PhysLink is a backend-agnostic Python library that connects physical simulation environments to ML frameworks. It provides a universal space API, a DreamerV3 adaptation loop, invariant validation, and environment diagnostics — all in a single pip install physlink.

Version: 0.1.2
Language: Python 3.10+
Architecture pattern: Layered library (core / adapters / utils)
Repository type: Monolith (src layout)
Distribution: PyPI wheel (physlink-0.1.2-py3-none-any.whl)


Technology Stack

Category Technology Version Notes
Language Python ≥ 3.10 strict typing via mypy
Build backend setuptools ≥ 68 src-layout, find_packages(where=["src"])
Dependency resolver uv lockfile at uv.lock
Core deps numpy ≥ 1.24 trajectory data
Core deps rich ≥ 13.0 progress bar, debug panel
Core deps matplotlib ≥ 3.7 triptych GIF, compliance plot
Core deps pyyaml ≥ 6.0 AdaptationConfig serialization
Core deps safetensors ≥ 0.4 checkpoint storage
Core deps Pillow ≥ 9.0 GIF rendering
Optional (GPU) torch any DreamerV3 training; detected at runtime
Linter ruff ≥ 0.4 E, F, W, I, N, UP, ANN, RUF rules
Type checker mypy ≥ 1.9 strict on core/; relaxed on adapters/, utils/
Test runner pytest ≥ 8.0 markers: gpu
Benchmarks pytest-benchmark ≥ 4.0 baseline in tests/perf/baselines/
Pre-commit ruff v0.4.10 auto-fix + format
Docs mkdocs-material ≥ 9.5 with mkdocstrings (Google style)
Docs versioning mike ≥ 2.1 GitHub Pages multi-version

Architecture Pattern: Layered Library

physlink (public API — 7 symbols)
├── core/           ← pure Python, no GPU deps at import time
│   ├── exceptions  ← PhysLinkError hierarchy
│   ├── spaces      ← ObservationSpace, ActionSpace
│   ├── _types      ← TrajectoryBatch, TrajectoryBuffer, AdaptationConfig, AdaptationRun
│   ├── adapter     ← BaseAdapter ABC
│   └── validation  ← register_invariant, ComplianceReport
├── adapters/       ← backend-specific; imports torch lazily
│   └── dreamer     ← DreamerV3Adapter
└── utils/          ← standalone utilities; lazy ML deps
    ├── diagnostics ← doctor()
    └── visualization ← render_triptych()

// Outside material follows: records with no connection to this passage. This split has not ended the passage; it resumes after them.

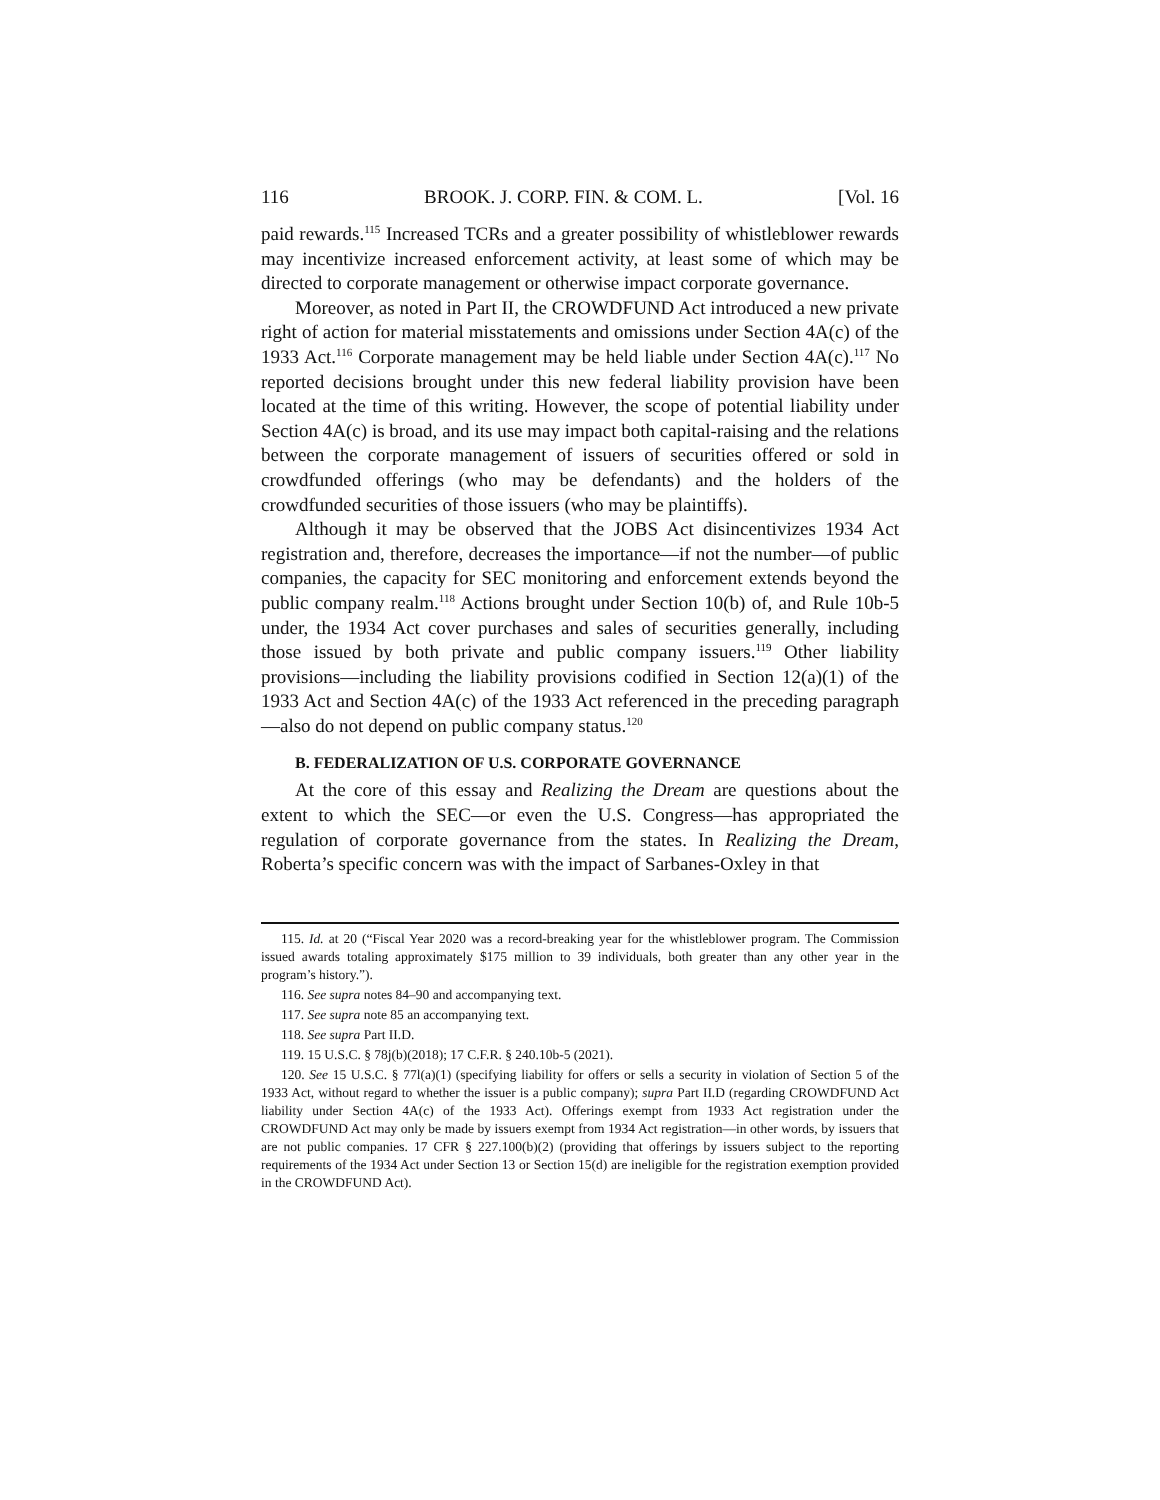116 BROOK. J. CORP. FIN. & COM. L. [Vol. 16
paid rewards.<sup>115</sup> Increased TCRs and a greater possibility of whistleblower rewards may incentivize increased enforcement activity, at least some of which may be directed to corporate management or otherwise impact corporate governance.
Moreover, as noted in Part II, the CROWDFUND Act introduced a new private right of action for material misstatements and omissions under Section 4A(c) of the 1933 Act.<sup>116</sup> Corporate management may be held liable under Section 4A(c).<sup>117</sup> No reported decisions brought under this new federal liability provision have been located at the time of this writing. However, the scope of potential liability under Section 4A(c) is broad, and its use may impact both capital-raising and the relations between the corporate management of issuers of securities offered or sold in crowdfunded offerings (who may be defendants) and the holders of the crowdfunded securities of those issuers (who may be plaintiffs).
Although it may be observed that the JOBS Act disincentivizes 1934 Act registration and, therefore, decreases the importance—if not the number—of public companies, the capacity for SEC monitoring and enforcement extends beyond the public company realm.<sup>118</sup> Actions brought under Section 10(b) of, and Rule 10b-5 under, the 1934 Act cover purchases and sales of securities generally, including those issued by both private and public company issuers.<sup>119</sup> Other liability provisions—including the liability provisions codified in Section 12(a)(1) of the 1933 Act and Section 4A(c) of the 1933 Act referenced in the preceding paragraph—also do not depend on public company status.<sup>120</sup>
B. FEDERALIZATION OF U.S. CORPORATE GOVERNANCE
At the core of this essay and Realizing the Dream are questions about the extent to which the SEC—or even the U.S. Congress—has appropriated the regulation of corporate governance from the states. In Realizing the Dream, Roberta’s specific concern was with the impact of Sarbanes-Oxley in that
115. Id. at 20 (“Fiscal Year 2020 was a record-breaking year for the whistleblower program. The Commission issued awards totaling approximately $175 million to 39 individuals, both greater than any other year in the program’s history.”).
116. See supra notes 84–90 and accompanying text.
117. See supra note 85 an accompanying text.
118. See supra Part II.D.
119. 15 U.S.C. § 78j(b)(2018); 17 C.F.R. § 240.10b-5 (2021).
120. See 15 U.S.C. § 77l(a)(1) (specifying liability for offers or sells a security in violation of Section 5 of the 1933 Act, without regard to whether the issuer is a public company); supra Part II.D (regarding CROWDFUND Act liability under Section 4A(c) of the 1933 Act). Offerings exempt from 1933 Act registration under the CROWDFUND Act may only be made by issuers exempt from 1934 Act registration—in other words, by issuers that are not public companies. 17 CFR § 227.100(b)(2) (providing that offerings by issuers subject to the reporting requirements of the 1934 Act under Section 13 or Section 15(d) are ineligible for the registration exemption provided in the CROWDFUND Act).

Key invariant: core/ has zero ML framework imports at module level. torch is only imported inside function bodies in adapters/ and utils/. This allows import physlink and physlink.doctor() to work even when PyTorch is not installed.


Public API Surface

The stable public API for v0.1.x is exactly 7 symbols exported from physlink.__all__:

Symbol Type Source module Purpose
doctor function utils/diagnostics.py Go/No-Go env diagnostic
ObservationSpace class core/spaces.py Proprioceptive obs space
ActionSpace class core/spaces.py Continuous action space
DreamerV3Adapter class adapters/dreamer.py DreamerV3 adaptation loop
register_invariant function core/validation.py Attach invariant check to adapter
ComplianceReport class core/validation.py Invariant compliance results
PhysLinkError exception core/exceptions.py Base exception class

Advanced types available but not in __all__: AdaptationConfig, AdaptationRun, TrajectoryBatch, TrajectoryBuffer (import from physlink.core._types).


Component Deep-Dive

core/exceptions.py — Exception Hierarchy

All exceptions follow the Got/Expected/Fix message template for human-readable, machine-parseable error context.

PhysLinkError (base)
├── ConfigurationError   — invalid constructor arguments
├── ValidationError      — runtime data violations
├── AdapterError         — PhysLink-managed I/O failures
└── CheckpointError      — checkpoint-related failures
    ├── CheckpointCorruptError   — malformed/unreadable file
    └── CheckpointVersionError   — incompatible physlink_version in metadata
                                   (carries .checkpoint_version and .current_version attrs)

core/spaces.py — Space API

Construction: factory classmethods only (from_proprioception, continuous) — no direct constructor calls. All validation at creation time.

ObservationSpace: - from_proprioception(joints, include_velocity, clip_bounds, normalize) - dims = joints * 2 if include_velocity else joints - explain() → JSON-serializable dict - Hashable, equality-comparable

ActionSpace: - continuous(dims, bounds) — per-dimension (min, max) tuples - Validates: dims ≥ 1, len(bounds) == dims, each bound has min ≤ max - explain() → JSON-serializable dict

core/_types.py — Data Types

TrajectoryBatch: immutable container for list[dict] (at minimum "obs" and "action" keys). Created via from_list(). Supports len(), iteration.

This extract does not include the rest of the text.